Only a major reforestation will save the Amazon rain forest from a complete ecosystem death, warns the leading scientific journal Science Advances. In an editorial, researchers Thomas Lovejoy and Carlos Nobre wrote that forest fires and deforestation are rapidly depleting the ecosystem’s ability to sustain itself, to the point where massive human intervention will be needed to save it.
“Although 2019 was not the worst year for fire or deforestation in the Amazon, it was the year when the extent of fires and deforestation in the region garnered full global attention,” the authors wrote. “The precious Amazon is teetering on the edge of functional destruction and, with it, so are we.”
The authors noted that the Amazon is a vital link to the global water cycle and provides crucial storage of enormous amounts of carbon dioxide. As the rain forest disappears, much of its stored water and carbon dioxide are released to the atmosphere. The carbon release further exacerbates climate change worldwide, and every country in South America except Chile would lose substantial amounts of freshwater, the authors said.
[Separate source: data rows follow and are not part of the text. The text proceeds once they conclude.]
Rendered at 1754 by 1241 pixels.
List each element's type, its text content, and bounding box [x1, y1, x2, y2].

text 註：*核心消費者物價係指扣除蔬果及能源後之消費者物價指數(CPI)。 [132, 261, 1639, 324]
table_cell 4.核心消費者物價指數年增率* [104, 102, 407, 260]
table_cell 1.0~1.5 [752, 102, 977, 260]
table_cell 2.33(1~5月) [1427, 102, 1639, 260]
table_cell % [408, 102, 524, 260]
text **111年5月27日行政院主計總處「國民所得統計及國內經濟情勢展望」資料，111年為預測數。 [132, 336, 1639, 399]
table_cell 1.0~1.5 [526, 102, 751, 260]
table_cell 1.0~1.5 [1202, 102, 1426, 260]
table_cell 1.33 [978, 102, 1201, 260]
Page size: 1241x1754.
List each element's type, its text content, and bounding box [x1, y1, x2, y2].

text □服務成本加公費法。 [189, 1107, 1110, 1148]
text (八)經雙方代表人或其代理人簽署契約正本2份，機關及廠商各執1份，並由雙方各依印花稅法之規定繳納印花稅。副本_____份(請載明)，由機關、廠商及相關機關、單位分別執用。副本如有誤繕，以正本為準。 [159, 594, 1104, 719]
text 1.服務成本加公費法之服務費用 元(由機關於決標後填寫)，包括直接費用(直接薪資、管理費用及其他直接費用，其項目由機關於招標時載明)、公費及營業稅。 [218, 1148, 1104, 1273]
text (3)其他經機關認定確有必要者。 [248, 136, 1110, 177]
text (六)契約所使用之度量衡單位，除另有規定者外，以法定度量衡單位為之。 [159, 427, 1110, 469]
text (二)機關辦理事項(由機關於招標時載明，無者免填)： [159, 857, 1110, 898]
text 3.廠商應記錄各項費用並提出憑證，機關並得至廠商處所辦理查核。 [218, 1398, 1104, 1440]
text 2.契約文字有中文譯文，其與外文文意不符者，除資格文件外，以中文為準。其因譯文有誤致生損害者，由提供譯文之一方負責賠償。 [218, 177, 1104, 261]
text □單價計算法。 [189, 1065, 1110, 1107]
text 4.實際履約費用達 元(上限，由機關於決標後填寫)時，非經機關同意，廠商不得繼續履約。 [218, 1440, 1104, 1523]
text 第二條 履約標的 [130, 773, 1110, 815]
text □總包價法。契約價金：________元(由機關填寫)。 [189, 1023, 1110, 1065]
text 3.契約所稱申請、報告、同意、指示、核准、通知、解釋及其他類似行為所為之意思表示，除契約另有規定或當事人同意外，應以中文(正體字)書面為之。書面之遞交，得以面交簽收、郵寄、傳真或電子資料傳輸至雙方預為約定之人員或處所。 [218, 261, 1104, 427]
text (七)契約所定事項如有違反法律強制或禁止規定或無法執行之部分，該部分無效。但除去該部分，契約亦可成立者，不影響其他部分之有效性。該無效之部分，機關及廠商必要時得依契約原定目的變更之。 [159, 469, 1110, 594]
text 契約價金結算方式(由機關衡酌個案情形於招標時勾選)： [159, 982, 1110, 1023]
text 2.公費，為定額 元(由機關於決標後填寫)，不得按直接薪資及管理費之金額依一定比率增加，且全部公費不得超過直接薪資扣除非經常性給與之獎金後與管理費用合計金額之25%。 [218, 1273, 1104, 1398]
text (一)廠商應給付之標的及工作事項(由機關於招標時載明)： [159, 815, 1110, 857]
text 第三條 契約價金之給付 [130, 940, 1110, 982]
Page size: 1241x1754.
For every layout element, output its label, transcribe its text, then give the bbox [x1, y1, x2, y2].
Deforestation now affects around 17% of the Amazon basin. The basin has historically been able to produce its own rainfall, due to the dense tree and foliage cover. But widespread forest depletion within the eastern and southern Amazon, in particular, hamper rainfall production for the entire basin, according to the authors. The added that human-caused global warming is already reducing rainfall throughout the region.
The basin is responding by changing in fundamental ways, they wrote: lengthier and hotter dry seasons, and the trees increasingly being replaced by tree species that favor drier climates.